Multibank Group is a one the largest financial derivatives companies globally with 20+ offices and a paid-up capital of $322 million. The group with various member companies is active in areas from asset management to brokerage with a leading trading platform.
One of the groups entities was planning to migrate a mission critical application to AWS handling real time financial transactions. The migration was conditional on achieving a highly redundant architecture with cluster failover of less than 5 seconds. The application can’t handle an active-active architecture hence an active-passive architecture.
Active/Passive clustering has always been a very well-known
strategy cloud experts have used to provide a fully redundant
architecture where a secondary node is brought online when a
primary node fails to respond. Nevertheless, setting up an
Active/Passive cluster really depends on the client’s needs
based on a specific scenario that meets their availability
requirements.
Although Amazon Route53 can be configured for an
active-passive failover through health checks and failover
routing policies, the minimum failover time for Route53 is
around 70 seconds computed as follows:
Failover = TTL + (Interval * Threshold)
If you have a TTL of 60 seconds, checks at 10 second
intervals, and a threshold of 1, the failover process will
take 70 seconds:
Failover = 60 + (10 * 1)
Application load balancer (ALB) target groups health check
wasn’t a valid solution for this scenario since the minimum
period between each check is 5 seconds and at least 2
successive failures are needed to mark an instance as
unhealthy, which lead us to 10 seconds at best.

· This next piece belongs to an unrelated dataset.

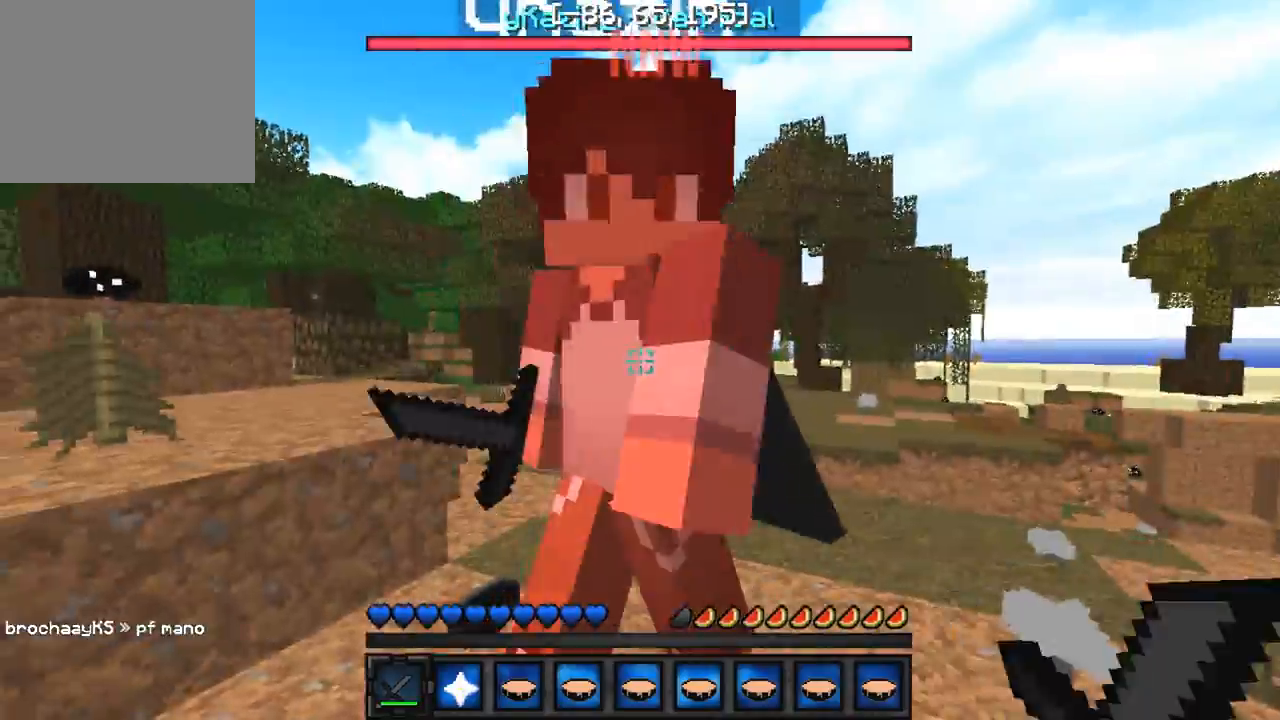
{"keys": ["d"], "events": [[117, "w", "down"], [417, "a", "up"], [467, "d", "down"], [467, "w", "up"]]}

Zero&One knows exactly what innovation stands for in the world
of cloud, and that’s where our team put all the skills and
expertise needed to come up with a tailor-made solution within
a short period of time:
• Application Load Balancer • Two target groups, one that is
active and another that is passive, with weighted target group
routing that allows us to control the distribution of traffic
to the application. • Lambda functions: • Check current Load
Balancer weight configuration • Conduct a health check on the
active server • Flip the weight of target groups upon failover
• Step functions to orchestrate the whole Lambdas
The above diagram shows the flow of our Lambdas and how we
were able to achieve a 3-second failover time.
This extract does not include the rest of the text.